───── Source material ─────

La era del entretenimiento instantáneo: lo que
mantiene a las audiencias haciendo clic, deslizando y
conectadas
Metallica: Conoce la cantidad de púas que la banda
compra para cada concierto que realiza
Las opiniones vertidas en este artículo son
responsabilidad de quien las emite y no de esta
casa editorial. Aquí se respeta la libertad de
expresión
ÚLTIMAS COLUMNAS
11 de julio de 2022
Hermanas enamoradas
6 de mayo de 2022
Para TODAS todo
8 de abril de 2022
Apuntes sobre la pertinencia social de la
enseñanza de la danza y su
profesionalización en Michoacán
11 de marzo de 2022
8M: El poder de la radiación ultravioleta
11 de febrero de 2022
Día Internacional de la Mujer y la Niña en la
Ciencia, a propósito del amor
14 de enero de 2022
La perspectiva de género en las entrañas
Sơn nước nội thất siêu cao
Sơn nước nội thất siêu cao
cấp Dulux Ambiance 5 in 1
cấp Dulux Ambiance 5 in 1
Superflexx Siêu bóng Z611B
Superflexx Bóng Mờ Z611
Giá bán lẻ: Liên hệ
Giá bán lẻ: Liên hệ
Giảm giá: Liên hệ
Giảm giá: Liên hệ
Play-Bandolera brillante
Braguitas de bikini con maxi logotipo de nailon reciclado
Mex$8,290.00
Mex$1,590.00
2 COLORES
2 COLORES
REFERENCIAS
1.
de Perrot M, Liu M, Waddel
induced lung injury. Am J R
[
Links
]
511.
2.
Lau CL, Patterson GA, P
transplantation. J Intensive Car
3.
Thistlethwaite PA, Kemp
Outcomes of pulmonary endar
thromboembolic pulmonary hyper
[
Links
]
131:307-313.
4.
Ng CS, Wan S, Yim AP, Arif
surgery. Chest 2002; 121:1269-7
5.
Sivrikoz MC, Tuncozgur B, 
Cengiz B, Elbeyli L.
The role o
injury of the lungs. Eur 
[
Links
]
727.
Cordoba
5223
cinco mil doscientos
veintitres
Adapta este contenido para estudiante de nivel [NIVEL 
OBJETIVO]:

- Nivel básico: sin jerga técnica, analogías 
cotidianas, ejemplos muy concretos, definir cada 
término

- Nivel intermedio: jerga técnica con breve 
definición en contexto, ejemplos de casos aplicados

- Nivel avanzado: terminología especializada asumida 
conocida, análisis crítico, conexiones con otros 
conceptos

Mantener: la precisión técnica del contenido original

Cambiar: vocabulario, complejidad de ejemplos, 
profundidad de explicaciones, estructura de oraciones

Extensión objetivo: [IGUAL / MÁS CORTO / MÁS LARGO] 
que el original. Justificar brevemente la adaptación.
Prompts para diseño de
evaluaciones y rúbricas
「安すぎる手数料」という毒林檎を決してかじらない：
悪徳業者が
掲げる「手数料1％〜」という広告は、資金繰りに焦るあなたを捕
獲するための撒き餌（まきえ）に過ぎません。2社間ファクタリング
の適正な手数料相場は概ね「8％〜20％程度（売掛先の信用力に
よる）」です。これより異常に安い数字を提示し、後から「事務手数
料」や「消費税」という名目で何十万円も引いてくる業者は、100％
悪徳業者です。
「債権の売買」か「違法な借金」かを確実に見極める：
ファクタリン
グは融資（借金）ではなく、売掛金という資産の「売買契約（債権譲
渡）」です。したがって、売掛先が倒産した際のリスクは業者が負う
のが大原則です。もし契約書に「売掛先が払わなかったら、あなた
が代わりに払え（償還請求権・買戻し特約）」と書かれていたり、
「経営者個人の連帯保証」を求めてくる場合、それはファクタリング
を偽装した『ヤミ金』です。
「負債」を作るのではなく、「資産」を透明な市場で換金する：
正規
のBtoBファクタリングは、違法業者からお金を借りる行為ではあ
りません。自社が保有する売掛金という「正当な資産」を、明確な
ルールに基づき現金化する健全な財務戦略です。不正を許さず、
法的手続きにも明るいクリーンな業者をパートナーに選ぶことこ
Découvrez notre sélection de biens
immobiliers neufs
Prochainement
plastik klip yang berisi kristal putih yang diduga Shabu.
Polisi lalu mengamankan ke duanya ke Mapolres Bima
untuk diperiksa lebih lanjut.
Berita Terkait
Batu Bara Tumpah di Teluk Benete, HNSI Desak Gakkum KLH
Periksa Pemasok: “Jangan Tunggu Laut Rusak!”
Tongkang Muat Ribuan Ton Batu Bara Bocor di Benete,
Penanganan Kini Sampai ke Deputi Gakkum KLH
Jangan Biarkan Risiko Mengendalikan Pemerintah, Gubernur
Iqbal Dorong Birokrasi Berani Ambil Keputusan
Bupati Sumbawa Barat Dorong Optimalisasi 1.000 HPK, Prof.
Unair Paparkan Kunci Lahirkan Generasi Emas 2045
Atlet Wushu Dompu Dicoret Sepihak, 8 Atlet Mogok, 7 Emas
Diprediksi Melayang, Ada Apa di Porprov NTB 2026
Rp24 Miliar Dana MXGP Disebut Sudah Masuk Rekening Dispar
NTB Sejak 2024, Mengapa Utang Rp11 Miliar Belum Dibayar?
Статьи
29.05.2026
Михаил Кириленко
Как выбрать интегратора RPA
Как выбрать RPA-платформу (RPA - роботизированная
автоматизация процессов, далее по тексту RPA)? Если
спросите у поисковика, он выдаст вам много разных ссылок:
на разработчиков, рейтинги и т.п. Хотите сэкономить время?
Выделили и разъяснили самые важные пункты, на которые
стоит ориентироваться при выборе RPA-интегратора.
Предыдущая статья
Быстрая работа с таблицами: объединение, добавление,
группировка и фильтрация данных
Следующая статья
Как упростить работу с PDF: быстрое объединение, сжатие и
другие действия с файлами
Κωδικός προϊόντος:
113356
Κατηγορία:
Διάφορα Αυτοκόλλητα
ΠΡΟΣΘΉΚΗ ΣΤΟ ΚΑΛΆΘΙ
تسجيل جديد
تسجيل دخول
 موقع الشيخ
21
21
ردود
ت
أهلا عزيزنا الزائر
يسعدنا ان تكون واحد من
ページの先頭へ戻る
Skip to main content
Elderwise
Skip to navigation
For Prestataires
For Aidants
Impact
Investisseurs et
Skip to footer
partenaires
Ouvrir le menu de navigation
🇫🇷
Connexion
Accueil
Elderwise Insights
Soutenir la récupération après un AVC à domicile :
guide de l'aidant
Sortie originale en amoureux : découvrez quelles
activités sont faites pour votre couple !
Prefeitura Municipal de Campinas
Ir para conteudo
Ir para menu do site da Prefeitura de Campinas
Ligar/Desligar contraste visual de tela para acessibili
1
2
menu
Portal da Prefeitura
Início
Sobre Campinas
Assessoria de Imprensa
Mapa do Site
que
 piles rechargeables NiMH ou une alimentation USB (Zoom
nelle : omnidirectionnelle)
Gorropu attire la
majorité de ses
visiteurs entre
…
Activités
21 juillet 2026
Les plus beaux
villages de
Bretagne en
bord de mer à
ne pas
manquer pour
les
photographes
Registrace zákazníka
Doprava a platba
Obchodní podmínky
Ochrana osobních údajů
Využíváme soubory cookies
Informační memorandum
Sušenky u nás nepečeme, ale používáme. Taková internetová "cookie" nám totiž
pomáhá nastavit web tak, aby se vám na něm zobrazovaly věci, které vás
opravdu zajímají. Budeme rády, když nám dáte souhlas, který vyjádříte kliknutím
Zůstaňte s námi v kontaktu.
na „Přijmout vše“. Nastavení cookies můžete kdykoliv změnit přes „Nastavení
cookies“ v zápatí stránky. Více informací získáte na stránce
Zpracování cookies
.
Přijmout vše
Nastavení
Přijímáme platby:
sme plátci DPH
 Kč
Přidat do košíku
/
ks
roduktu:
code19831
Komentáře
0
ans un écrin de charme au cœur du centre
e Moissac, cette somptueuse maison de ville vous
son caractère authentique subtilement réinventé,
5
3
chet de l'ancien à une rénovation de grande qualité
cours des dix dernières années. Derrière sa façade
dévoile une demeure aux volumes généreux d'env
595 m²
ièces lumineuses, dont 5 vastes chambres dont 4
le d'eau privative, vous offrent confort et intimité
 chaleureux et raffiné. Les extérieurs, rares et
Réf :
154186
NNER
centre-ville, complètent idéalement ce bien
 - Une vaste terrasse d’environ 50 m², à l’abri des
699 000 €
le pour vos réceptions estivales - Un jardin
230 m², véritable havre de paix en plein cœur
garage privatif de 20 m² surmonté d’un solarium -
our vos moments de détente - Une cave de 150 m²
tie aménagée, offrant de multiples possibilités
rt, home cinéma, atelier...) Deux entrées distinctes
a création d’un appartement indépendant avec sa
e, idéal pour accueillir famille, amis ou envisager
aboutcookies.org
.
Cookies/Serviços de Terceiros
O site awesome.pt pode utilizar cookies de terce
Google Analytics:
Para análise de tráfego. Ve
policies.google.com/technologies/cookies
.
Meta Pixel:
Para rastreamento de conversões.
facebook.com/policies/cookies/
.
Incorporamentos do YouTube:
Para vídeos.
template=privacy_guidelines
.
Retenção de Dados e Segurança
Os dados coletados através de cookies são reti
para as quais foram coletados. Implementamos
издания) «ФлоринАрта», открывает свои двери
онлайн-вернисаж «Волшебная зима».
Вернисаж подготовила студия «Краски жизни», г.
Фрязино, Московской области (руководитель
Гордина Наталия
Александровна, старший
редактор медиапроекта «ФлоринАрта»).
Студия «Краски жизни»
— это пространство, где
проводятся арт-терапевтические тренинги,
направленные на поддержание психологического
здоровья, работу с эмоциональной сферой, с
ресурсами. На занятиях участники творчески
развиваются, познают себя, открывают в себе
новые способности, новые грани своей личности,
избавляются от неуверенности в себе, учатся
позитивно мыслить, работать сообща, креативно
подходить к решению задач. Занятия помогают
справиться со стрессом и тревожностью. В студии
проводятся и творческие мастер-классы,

─────

### Written task:
From the records above, copy each line in which the string "Přijmout" occurs.

### Exercise output:
na „Přijmout vše“. Nastavení cookies můžete kdykoliv změnit přes „Nastavení
Přijmout vše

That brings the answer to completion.